In the classroom, we rehearse our eventual relationship to the state. The classroom is a community of sorts, but a very distorted one. If you observe a classroom before and after the entrance of the teacher, you will notice that it goes from being a collection of individuals and small groups to being a community that shares one thing: a single focus on the teacher. The fundamental relations in this community are not horizontal (between students) but vertical (between students and the teacher).

This community is also distorted by in-built assumptions about who really belongs. The central perspective in liberal education has been that of the white, european, bourgeois, heterosexual male who thinks he is all of humanity. The world is seen through his eyes, so that it is only, for example, through conquest by Europeans that other peoples become visible in this liberal perspective. In school we learn his science and his culture without any regard to their partiality.

Children of the Market

Liberal education developed as part of a system to maintain capitalist power in the face of challenges from the emerging working class and other disenfranchised peoples. It did its jobs pretty well and the education system was expanded to offer ever more refined forms of domestication for the population of the state. The university, for example, was the site of supple forms of administration associated more with self-discipline than with external regulation.

But liberal education began to look less appealing to state policy makers and representatives of the employing classes as they began to shift towards new lean production methods in the light of a profitability squeeze beginning in the 1970s. Lean production relies on “management by stress.” It created pressure on workers by mobilizing the fear and insecurity that follows from the precarious nature of their work. The core workforce has been slashed to an absolute minimum and part-time or temporary workers play an increasing role in production. The goal of lean production is to create a workforce where no one feels their job is safe.

Education reformers see liberal education as too soft to prepare students for this lean world. While liberal education oriented students towards the state and habituated them to being administered, the emerging post-liberal system is directed towards the market.

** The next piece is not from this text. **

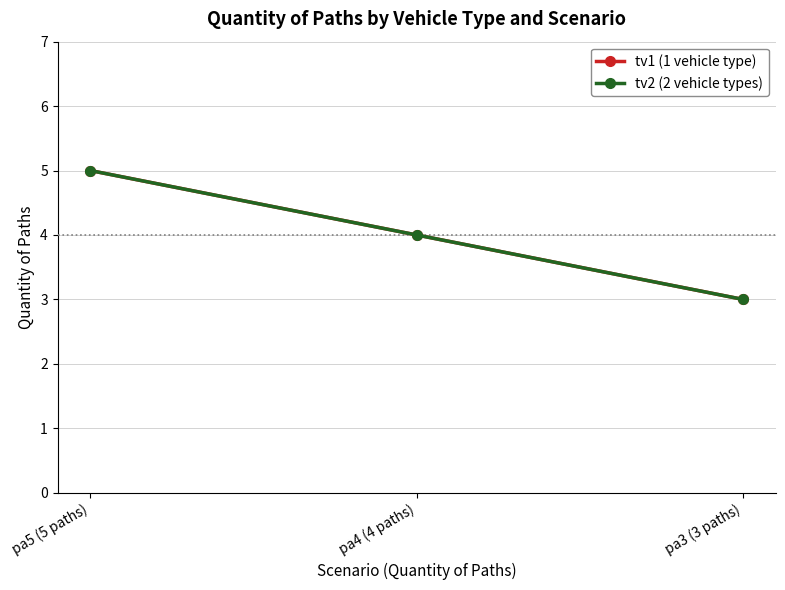

Is this an area chart (filled region under the line)?

No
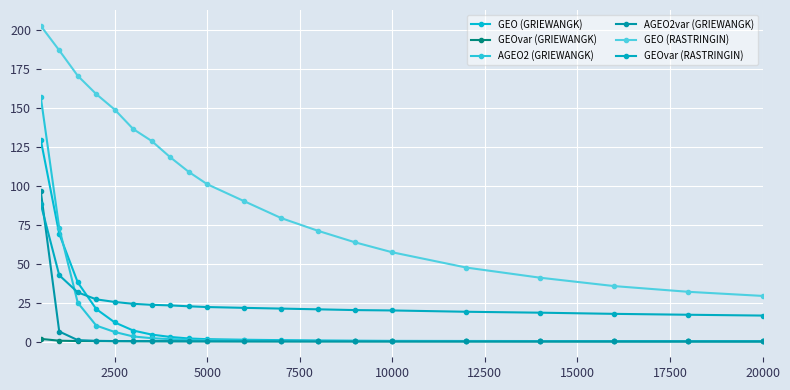

How many data points does each series have?

20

Now schooling is to teach us to market ourselves to earn a living so we can meet our wants and needs as consumers.

It is a central assumption of this post-liberal approach that students must be made to learn, motivated by the fear of failure. This fear is to be heightened among students, to prepare them for a lean world in which precariousness is the condition of existence. The regime of the school is being harshened, through standardized exams, zero tolerance policies, regimented school uniforms and an tough user pay system that excludes those who can’t afford tuition. Published achievement scorecards are being used to create an atmosphere of market competition between students, teachers, programs and institutions.

Students radicals in the 1960s demanded an education that was ‘relevant’, meaning useful in the struggle for a more just society. The education reformers are imposing a very different idea of ‘relevance’, focused in narrow terms of market value. The slogan of post-liberal education is: if it doesn’t make you more marketable, it doesn’t matter.

It Can Be Beaten

There is nothing inevitable about this restructuring. It cannot be casually dismissed, it is not simply a mistake that some good-hearted government in the future will reverse. It will require a real fight for democratic and accessible education in the context of a broader anti-capitalist struggle against neo-liberal restructuring and corporate globalization.

We have seen important examples of the power to fight back against post-liberal education. Ontario teachers received tremendous support in 1997 when they shut down schools to protest against the Tory education reform agenda. Graduate assistants and faculty at York University have waged important struggles against user pay and lean production methods. Students have mobilized against tuition increases and increasing debt. It is in these struggles that the real learning takes place that allows us to envision education for freedom rather than for the state or the market.